INSTRUCTIONS FOR THE TASK => Render this sentence from the forum post about amplifier valves in Spanish: "I can honestly say that this is the best line up I've ever heard in my LD."
[Start SELECTED PASSAGE]
Right, I Think I've discovered *my *ultimate valves for the LD II, After picking up a load of valves that were destined for the trash, I found a pair of CV1988s. (uk mil spec 16sn7gt made originally by Brimar) - I've been told they are 1940s made at the STC Footscray factory.  I've used these with a 6SN7 to 6CG7 adaptor. The signal valve duties are performed by Mullard CV4014 blue bottles. I can honestly say that this is the best line up I've ever heard in my LD. Playing my usual test pieces, the sound is gin clear  - open and spacious. Highs are precise, The lows are really detailed and the mids just wonderful. I've always been happy with my Sylvania 6SN7GTs but these.... oh my word. I can't believe how lucky I've been to get them. My only worry is how long they they'll last and would selling them get me a pair of serious cans instead? (My Favourite cans at the moment are vintage Beyerdynamic DT-440s from the 1980s)  What do you guys think?
[End SELECTED PASSAGE]
[Start RAW DATA]
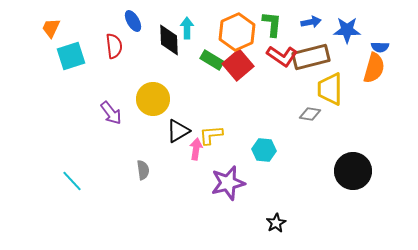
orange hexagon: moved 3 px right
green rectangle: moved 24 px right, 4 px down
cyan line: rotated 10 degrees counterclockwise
[End RAW DATA]
WORKED ANSWER => Puedo decir sinceramente que esta es la mejor combinación que he escuchado jamás en mi LD.